Jam can ONLY be made in rather small batches - about 6 cups at a time - like the directions on the pectin say, DO NOT increase the recipe or the jam won't set. It takes about 8 cups of raw, unprepared blueberries per batch.
Step 3 - Wash the jars and lids
Now is a good time to get the jars ready so you won't be rushed later. The dishwasher is fine for the jars, the water bath processing will sterilize them as well as the contents. Leave the jars in the dishwasher on heated dry until you are ready to use them. Keeping them hot will prevent the jars from breaking when you fill them with the hot jam.

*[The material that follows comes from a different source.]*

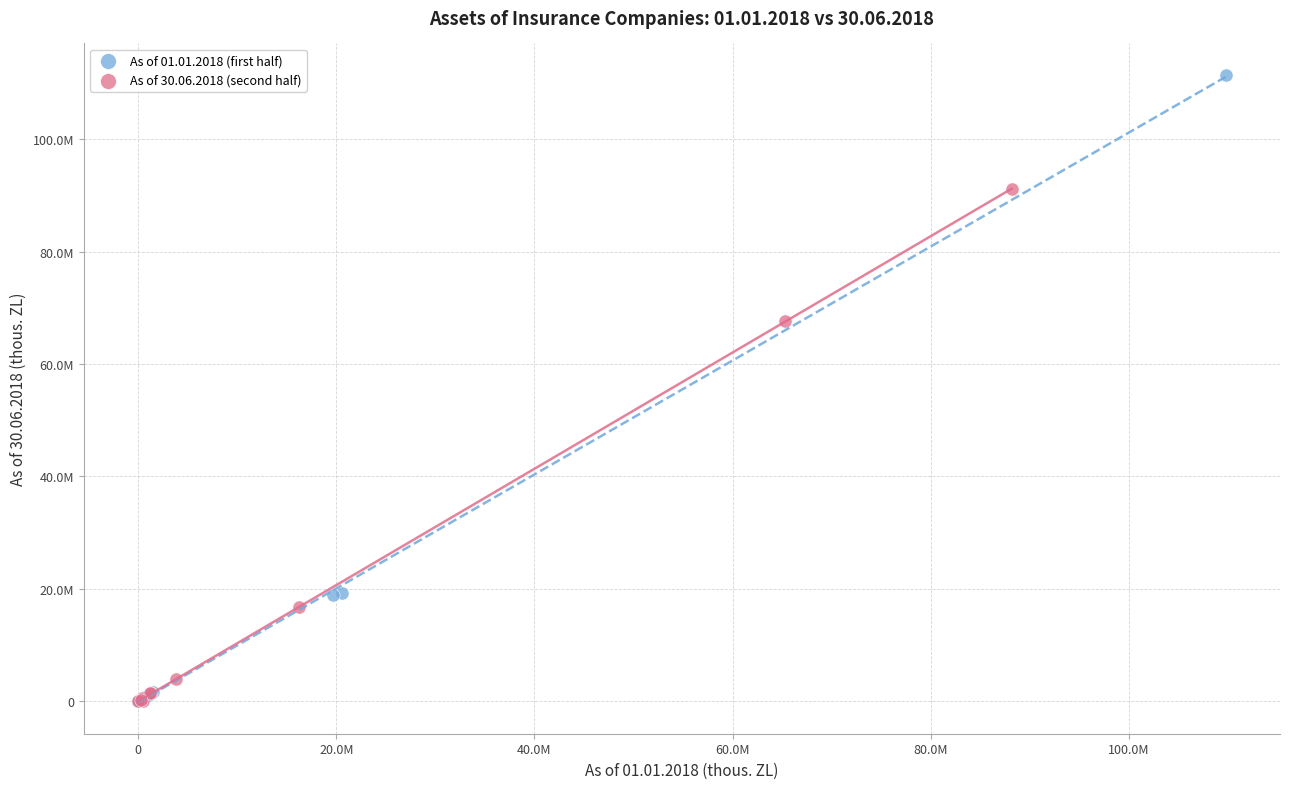

Which series reaches the maximum Y coordinate?

As of 01.01.2018 (first half)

Step 4 - Wash the berries and sort
Wash the fruit in a colander of plain cold water. Pick out and remove any bits of stems, leaves, and soft or mushy berries.
Step 5 - Crush the berries
You can either do one layer at a time in a pan or bowl using a potato masher or you can be lazy like me and use a handy chopper. Either way if you start with 10 pints of berries you will end up with about 6.5 cups of crushed blueberries.
Step 6 - Measure out the sweetener
The precise measurements are found in directions inside each and every box of pectin sold. Every brand has directions inside. I made regular jam so I bought regular pectin and used 7 cups of sugar. There are different types...low sugar, no sugar, lower sugar, natural. Depending on what type of jam you are making you will need to use a different amount of sugar and type of pectin.
Step 7 - Mix the dry pectin with about 1/4 cup of sugar
Keep this separate from the rest of the sugar. I added about 20% more pectin from another box just to make sure my jam was thick. I did not want it to be runny.
Step 8 - Mix the blueberries with the pectin and cook to a full boil
Stir the pectin, lemon juice and water into the blueberries and put the mix in a big pot on the stove over medium to high heat. Stir often to prevent burning. It should take about 5 to 10 minutes to get it to a full boil.
Step 9 - Add the remaining sugar and bring to a boil
When the berry-pectin mix has reached a full boil, add the rest of the sugar (about 4 cups of sugar per 6 cup batch of blueberries) and then bring it back to a boil and boil hard for 1 minute.
Step 10 - Fill the jars and put the lids and rings on
Fill them to within 1/4 inch of the top, wipe any spilled jam off the top, seat the lid and tighten the ring around them. Then put them into the boiling water canner. (I just used a big pot I have...might ask for a canner for Christmas!)
Step 11 - Process the jars in the boiling water bath
Keep the jars covered with at least 1 inch of water. Keep the water boiling for 5 minutes. (I did a little longer. It was more like 7 minutes before I started pulling them out and maybe 10 for the last jars.)
Step 12 - Remove and cool the jars - Done!
Lift the jars out of the water and let them cool without touching or bumping them in a draft-free place (usually takes overnight). Once they are cooled, they're ready to store. They last up to 12 months but I read that after 6 to 8 months they may get darker and a little runny. They are still safe to eat, but the flavor and texture aren't as good. So eat them in the first 6 months after you prepare them.